As a consulting professional, I have tracked the way I use my time for years.
One of the greatest innovations I have come across in the past year is a program called SnapLogger, which takes screen-shots every few minutes as long as the user is active in Windows. It is an excellent program.
Now, if only Outlook would cooperate and allow a user to record the actual history of an appointment or task. For example, it could tell you without great programming effort when an appointment was created, when it was first scheduled, when it was completed, or when it was rescheduled. Of all these items, the most important is “when it was completed”.
If an appointment were tracked, it would provide a user the opportunity to go back to a particular day to find out what items were completed on that day, allowing for skillful tracking of completed appointments.
However, at the moment in Outlook the user only has a choice of manipulating a reminder in the following ways: it can either be punted for later use (by putting it on Snooze) or it can be dismissed at which point it never returns to the list of reminders.

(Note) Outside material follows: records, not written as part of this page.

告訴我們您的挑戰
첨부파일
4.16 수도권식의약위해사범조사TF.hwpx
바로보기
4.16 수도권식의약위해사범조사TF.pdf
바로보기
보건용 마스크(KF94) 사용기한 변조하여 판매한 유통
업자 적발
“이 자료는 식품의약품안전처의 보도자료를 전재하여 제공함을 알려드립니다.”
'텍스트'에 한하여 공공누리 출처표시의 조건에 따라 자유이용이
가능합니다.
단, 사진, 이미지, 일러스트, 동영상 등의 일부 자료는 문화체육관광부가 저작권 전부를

How about another button: “Completed”
A user would record the appointment (or task) as done, and the system would record it to a list of completed items for that day. A professional such as I would then have the option of going back to the day to see what time-demands were successfully completed.
Now THAT would be useful.
P.S. Does anyone know how to contact the designers of Outlook? I have tried but have never been successful in finding a link of any kind.

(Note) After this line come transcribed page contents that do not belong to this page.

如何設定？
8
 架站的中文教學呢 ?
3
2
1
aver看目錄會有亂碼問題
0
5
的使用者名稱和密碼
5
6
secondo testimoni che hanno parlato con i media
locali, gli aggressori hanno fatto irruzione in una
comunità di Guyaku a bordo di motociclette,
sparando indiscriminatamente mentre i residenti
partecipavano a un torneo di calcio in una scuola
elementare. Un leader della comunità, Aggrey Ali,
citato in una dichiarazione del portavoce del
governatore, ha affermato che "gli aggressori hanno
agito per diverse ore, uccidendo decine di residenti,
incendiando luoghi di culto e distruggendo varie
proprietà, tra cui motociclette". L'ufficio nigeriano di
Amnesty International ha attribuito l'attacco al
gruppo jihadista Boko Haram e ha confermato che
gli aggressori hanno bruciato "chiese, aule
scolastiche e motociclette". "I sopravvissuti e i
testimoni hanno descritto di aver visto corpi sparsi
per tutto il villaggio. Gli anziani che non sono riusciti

December 12, 2007 at 9:35 am |
If I understand your question correctly it is possible.
1. create a new view in tasks.
2. filter the view by status=completed.
3. Set the sort to date completed.
4. You can further go to the advanced tab and select “date completed” and last month to see only those recently completed.
Let me know if this works for you.
December 12, 2007 at 1:22 pm |
I found the following contact form on the Microsoft website – whether they’ll get back to you is another matter entirely!
http://office.microsoft.com/en-gb/suggestions.aspx?sitename=CL100626971033&type=0
December 12, 2007 at 4:40 pm |
Summy,
The challenge here is that I am trying to track completed Appointments, not Tasks.
Any ideas?
December 12, 2007 at 6:26 pm |
I didn’t realize you meant appointments but it should work anyway- the field name seems to be “end”.
Unless you’re wondering about the time you compled the apt- that’s not tracked. But why do you dismiss an apt on a different time then when it’s actually scheduled- then it’s not really scheduled.
Then my question is why wouldn’t you use tasks instead of appointments? If you want to schedule a specific task you can.